As with safety hazards, the impact of software failures resulting from attacks and exploits depends on the nature of the targeted system. A threat to a safety-critical system can have the same dire consequences as a hazard. Even in non-safety-critical systems, the consequences of failure can be catastrophic: Insider sabotage of an intelligence database application may enable an attacker to steal the names of undercover operatives in an adversarial country and sell it to that country’s counterintelligence service, which then has them captured and executed. The subversion of software in a military logistics system that calculates the number of biochemical suits may result in a shortage of protection for forward-deployed forces during a chemical weapons attack.

Embedded, Not Isolated

Many safety-critical systems are embedded. Until recently, that meant they were small, relatively simple, and isolated from direct interaction with humans (they even lacked means for such interaction). Today’s embedded systems are different. They both benefit and become vulnerable from the increased power of the processors on which they are hosted. These are processors that enable the use of commodity operating systems, such as Microsoft CE, which share security problems with non-embedded operating systems sharing the same kernel code1.

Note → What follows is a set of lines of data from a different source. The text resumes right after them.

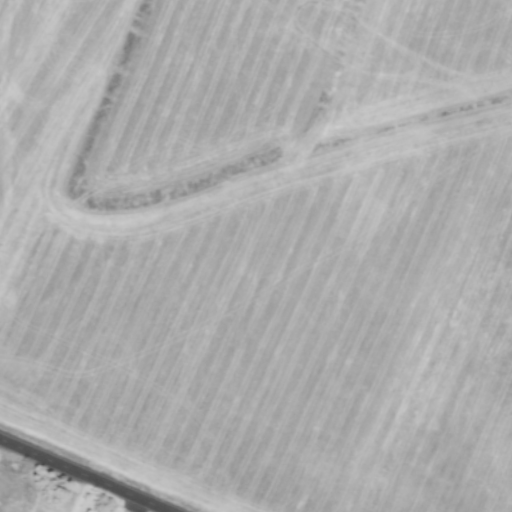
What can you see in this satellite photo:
road: (432, 317)
road: (85, 475)
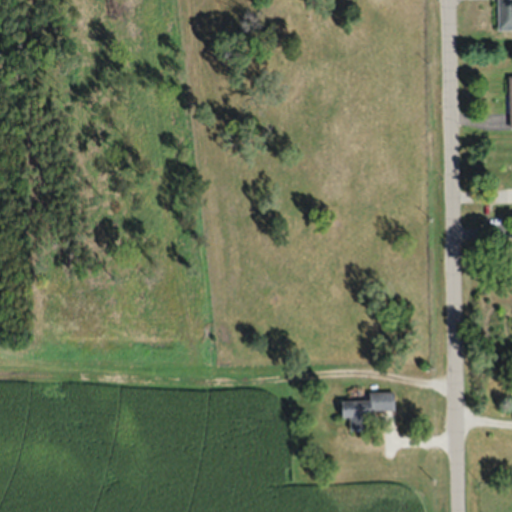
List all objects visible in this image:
building: (505, 14)
building: (510, 99)
road: (453, 255)
building: (371, 404)
road: (484, 420)
crop: (488, 493)
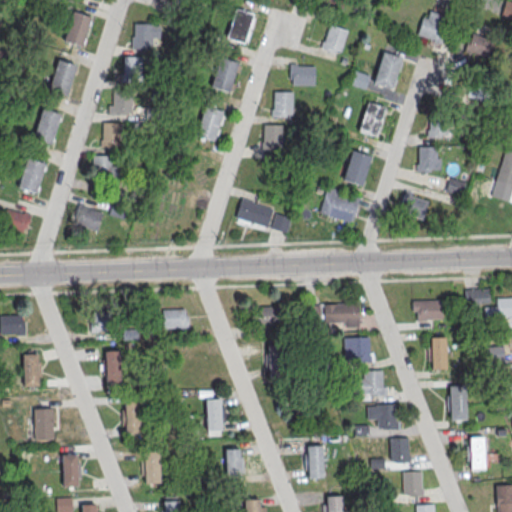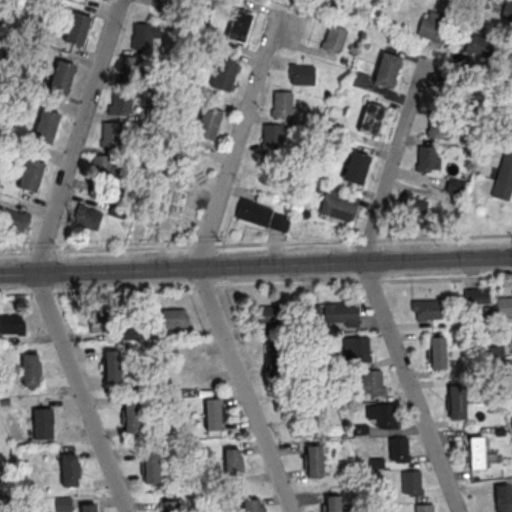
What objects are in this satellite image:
building: (238, 25)
building: (240, 25)
building: (432, 25)
building: (76, 27)
building: (76, 28)
building: (146, 35)
building: (333, 38)
building: (479, 44)
building: (132, 67)
building: (386, 69)
building: (387, 69)
building: (223, 74)
building: (224, 74)
building: (301, 74)
building: (60, 76)
building: (61, 76)
building: (119, 102)
building: (281, 103)
building: (370, 118)
building: (370, 118)
building: (436, 121)
building: (207, 123)
building: (208, 123)
building: (44, 125)
building: (45, 125)
building: (109, 134)
road: (76, 136)
building: (271, 136)
road: (234, 147)
building: (423, 157)
building: (101, 163)
road: (391, 163)
building: (355, 166)
building: (505, 166)
building: (355, 167)
building: (30, 174)
building: (30, 174)
building: (454, 186)
building: (338, 204)
building: (414, 206)
building: (253, 212)
building: (16, 218)
building: (91, 218)
building: (280, 222)
road: (256, 266)
building: (476, 297)
building: (501, 307)
building: (427, 309)
building: (267, 314)
building: (339, 314)
building: (174, 318)
building: (97, 322)
building: (12, 323)
building: (511, 330)
building: (435, 347)
building: (357, 349)
building: (273, 360)
building: (195, 363)
building: (110, 365)
building: (30, 369)
building: (371, 383)
road: (79, 393)
building: (456, 405)
building: (383, 414)
building: (213, 415)
building: (130, 416)
building: (42, 423)
building: (398, 449)
building: (474, 451)
building: (313, 461)
building: (232, 462)
building: (150, 466)
building: (70, 469)
road: (422, 481)
building: (411, 482)
building: (503, 497)
building: (331, 503)
building: (62, 504)
building: (169, 505)
building: (253, 505)
building: (89, 507)
building: (424, 507)
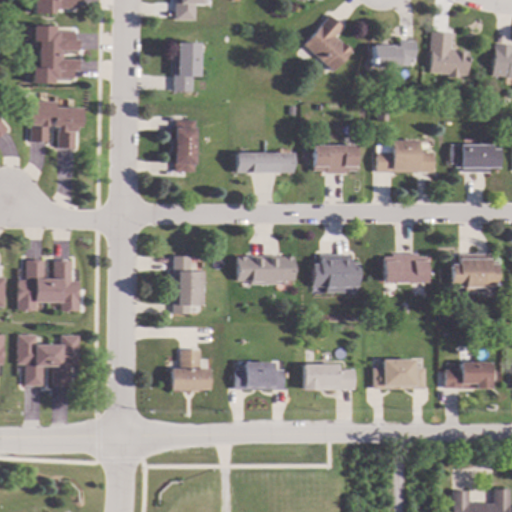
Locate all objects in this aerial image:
building: (233, 1)
road: (488, 4)
building: (48, 6)
building: (48, 6)
building: (182, 9)
building: (182, 9)
building: (324, 44)
building: (324, 44)
building: (390, 54)
building: (50, 55)
building: (50, 55)
building: (390, 55)
building: (442, 56)
building: (442, 57)
building: (500, 61)
building: (500, 62)
building: (182, 66)
building: (183, 66)
building: (430, 107)
building: (289, 111)
building: (379, 117)
building: (50, 122)
building: (49, 123)
building: (1, 127)
building: (1, 128)
building: (426, 143)
building: (181, 146)
building: (181, 146)
building: (470, 157)
building: (399, 158)
building: (470, 158)
building: (331, 159)
building: (331, 159)
building: (400, 159)
building: (261, 163)
building: (261, 163)
road: (59, 216)
road: (313, 216)
road: (115, 222)
building: (261, 269)
building: (262, 269)
building: (401, 269)
building: (401, 269)
building: (331, 273)
building: (470, 273)
building: (470, 273)
building: (330, 274)
building: (183, 286)
building: (183, 286)
building: (44, 287)
building: (44, 287)
building: (0, 292)
building: (0, 292)
building: (402, 310)
building: (498, 328)
building: (43, 359)
building: (43, 360)
building: (186, 373)
building: (186, 374)
building: (394, 376)
building: (395, 376)
building: (466, 376)
building: (254, 377)
building: (255, 377)
building: (465, 377)
building: (323, 378)
building: (323, 378)
building: (511, 380)
road: (256, 442)
road: (390, 476)
road: (222, 477)
road: (119, 478)
building: (476, 502)
building: (477, 502)
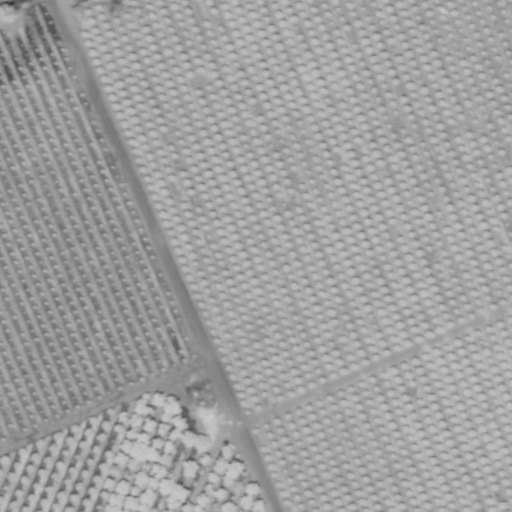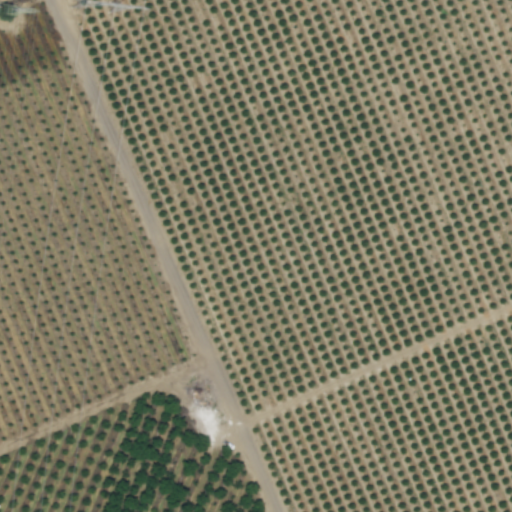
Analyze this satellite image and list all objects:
power tower: (91, 7)
power tower: (3, 11)
road: (167, 254)
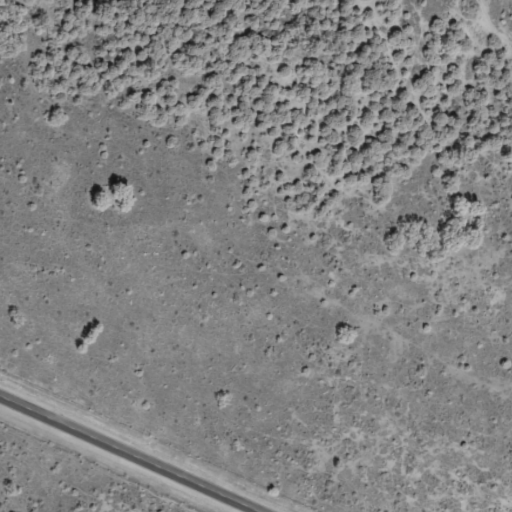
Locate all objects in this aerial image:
road: (125, 456)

The less proprietary and more connected embedded systems become, the less specialized expertise attackers need to target them. Systems from temperature controls to medical devices to on-board automobile computers and sensors are now accessible via wireless Radio Frequency Identification (RFID), cellular, and satellite links that use standard communications protocols. Implanted medical devices are increasingly accessible via RFID [2]. A DoD telemedicine application enables surgeons in U.S. military hospitals to issue commands, via a satellite uplink, to a software-controlled robot in Iraq, thereby performing laser surgery on wounded soldiers in theater [3, 4].

But where there is a wireless network, one can almost guarantee there will be an attacker attempting to locate, intercept, and tamper with the signals transmitted between the systems at either end of the wireless link. Consider telematic systems such as GM’s OnStar, Ford’s remote emergency satellite cellular unit and vehicle emergency messaging system, Volvo’s On Call, BMW’s Assist, and Mercedes-Benz’s Tele Aid and COMAND. They all use cellular or satellite connections to allow their call center representatives to perform remote diagnostics on the onboard computers of subscribers’ vehicles. Privacy concerns about certain data collected by these telematic services are well documented, but a recent addition to OnStar is even more worrying. Owners of 1.7 million OnStar-equipped 2009 GM vehicles can allow their engines to be “remotely switched off through the OnStar mobile communications system” [5] at the behest of the police. The goal is to stop stolen GM vehicles in their tracks during high-speed police car chases, thereby reducing the number of fatal accidents associated with such chases. The implications of OnStar’s transition from a passive monitoring and diagnostics system to an active controller of a safety-critical embedded system (the engine) have been noted:

[Some] automotive communication networks have access to crucial components of the vehicle, like brakes, airbags, and the engine control. Cars that are equipped with driving aid systems allow deep interventions in the driving behavior of the vehicle .... Malicious attackers are not to be underestimated. [6]

The next logical step – remote updates via telematic links to embedded software and firmware – would create an ideal conduit for insertion of malicious logic into embedded computers or causing denial-of-service by injecting “garbage bits” into telematic data streams [7].